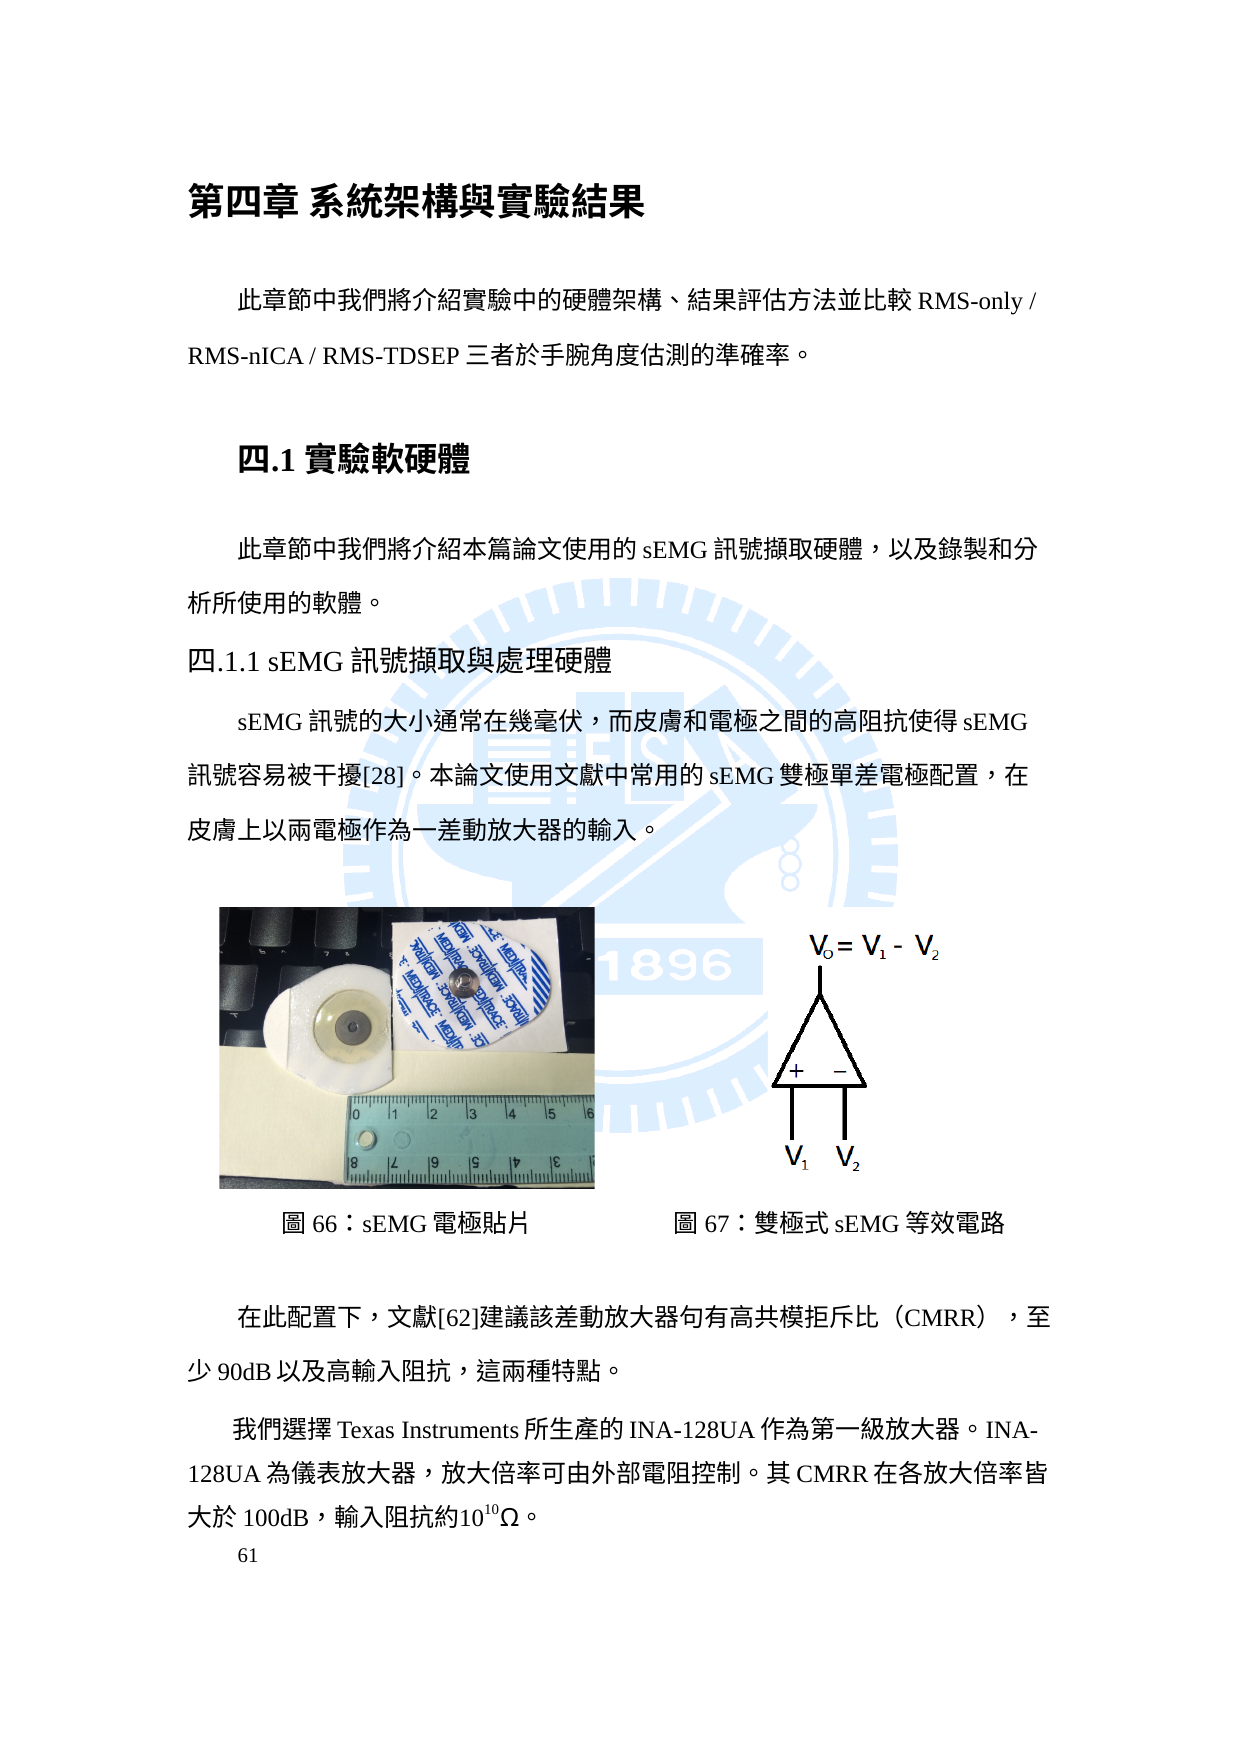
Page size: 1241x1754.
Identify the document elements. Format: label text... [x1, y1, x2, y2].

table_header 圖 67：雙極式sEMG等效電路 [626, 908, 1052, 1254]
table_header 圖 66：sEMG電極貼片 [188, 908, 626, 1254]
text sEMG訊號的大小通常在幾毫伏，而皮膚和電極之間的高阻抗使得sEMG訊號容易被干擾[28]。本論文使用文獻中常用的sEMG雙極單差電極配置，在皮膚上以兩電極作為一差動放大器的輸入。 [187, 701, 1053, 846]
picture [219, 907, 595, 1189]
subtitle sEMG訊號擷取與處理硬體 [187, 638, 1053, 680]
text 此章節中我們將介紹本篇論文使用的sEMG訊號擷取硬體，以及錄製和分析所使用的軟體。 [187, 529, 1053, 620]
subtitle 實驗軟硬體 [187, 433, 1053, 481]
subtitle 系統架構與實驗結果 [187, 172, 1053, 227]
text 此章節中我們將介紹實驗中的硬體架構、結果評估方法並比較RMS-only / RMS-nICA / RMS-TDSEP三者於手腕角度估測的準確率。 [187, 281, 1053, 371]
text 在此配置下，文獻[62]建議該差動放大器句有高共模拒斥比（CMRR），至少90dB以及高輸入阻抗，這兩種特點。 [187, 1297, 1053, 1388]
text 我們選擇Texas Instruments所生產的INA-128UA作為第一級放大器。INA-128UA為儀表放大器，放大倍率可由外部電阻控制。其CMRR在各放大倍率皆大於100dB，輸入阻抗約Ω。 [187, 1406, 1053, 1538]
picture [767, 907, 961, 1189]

◆ ◆ ◆

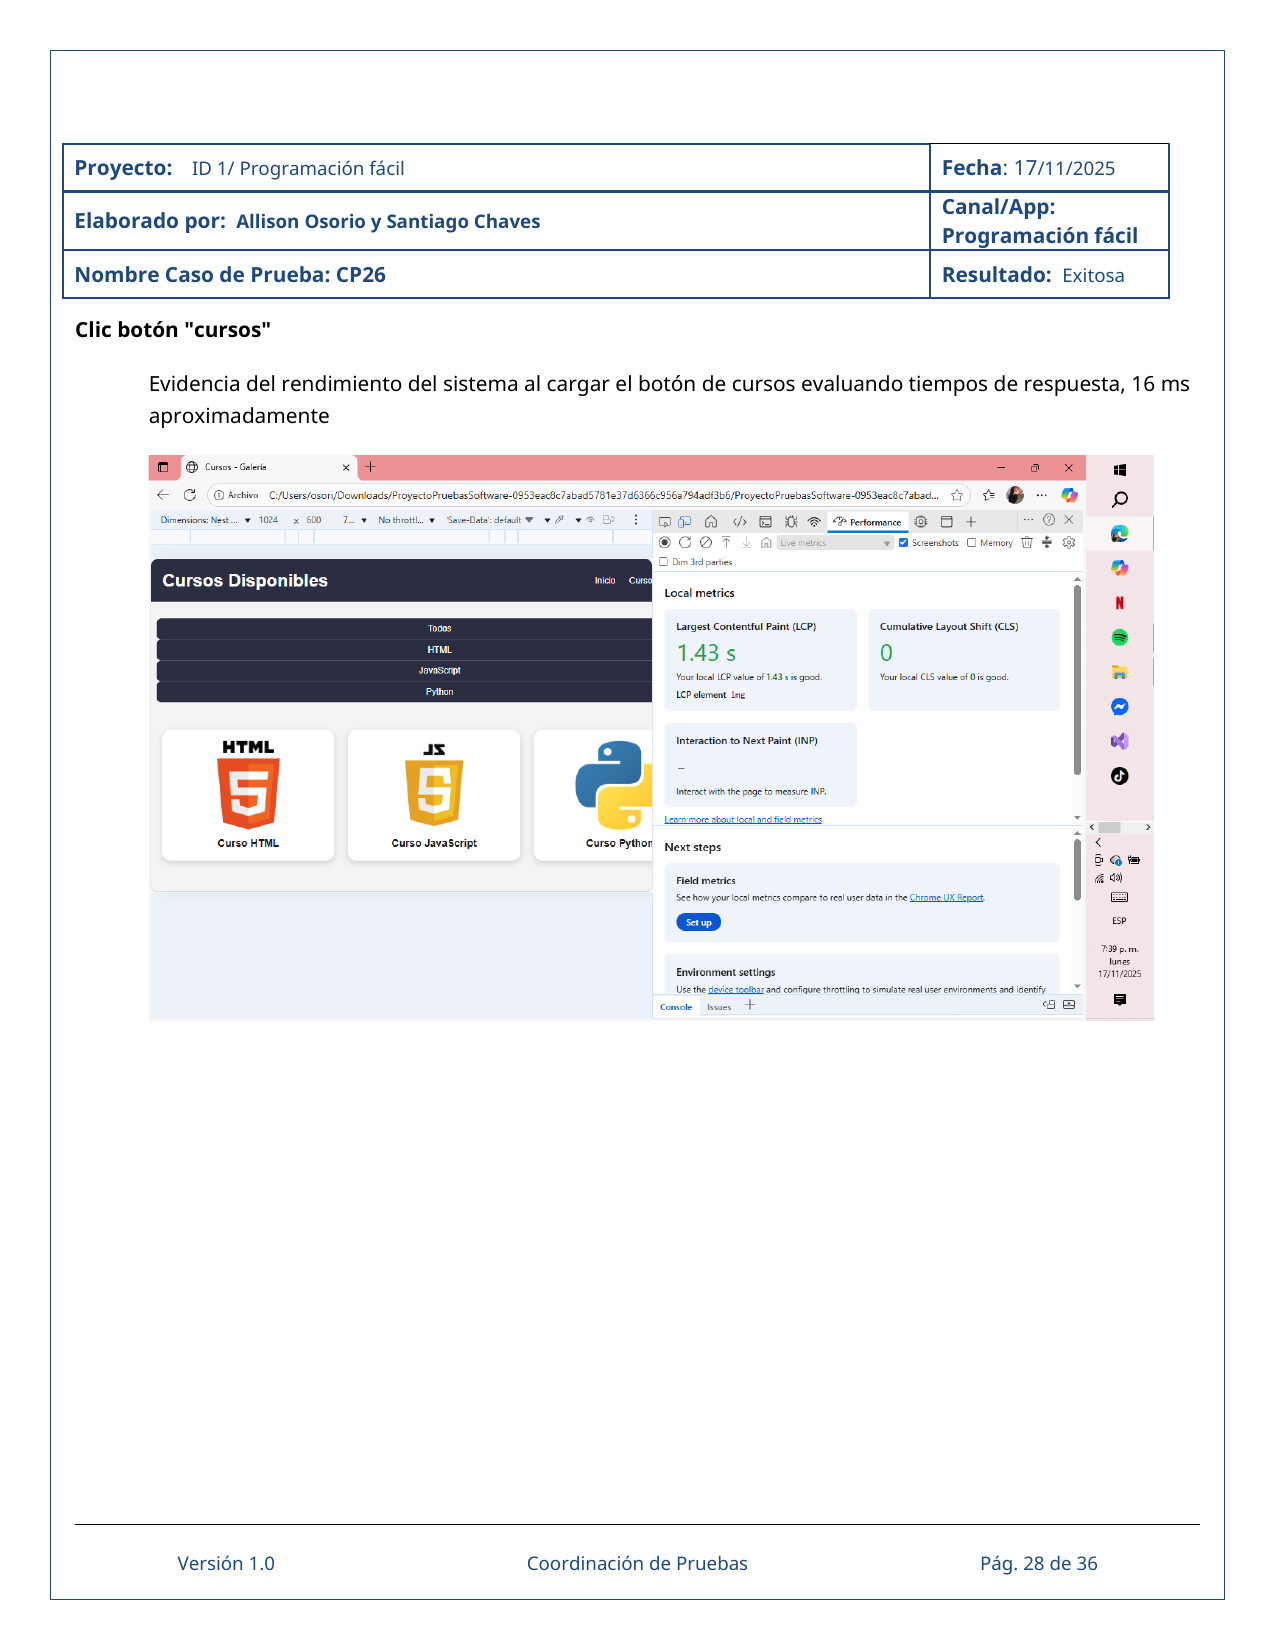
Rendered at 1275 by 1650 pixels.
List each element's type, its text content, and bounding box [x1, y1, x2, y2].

◆ ◆ ◆

To-do item: From the data above, reproduce word for word the lines running from the line with "Rendered at 1275 by 1650 pixels." to the line with "List each element's", ends included.

Solution for this problem:
Rendered at 1275 by 1650 pixels.
List each element's type, its text content, and bounding box [x1, y1, x2, y2].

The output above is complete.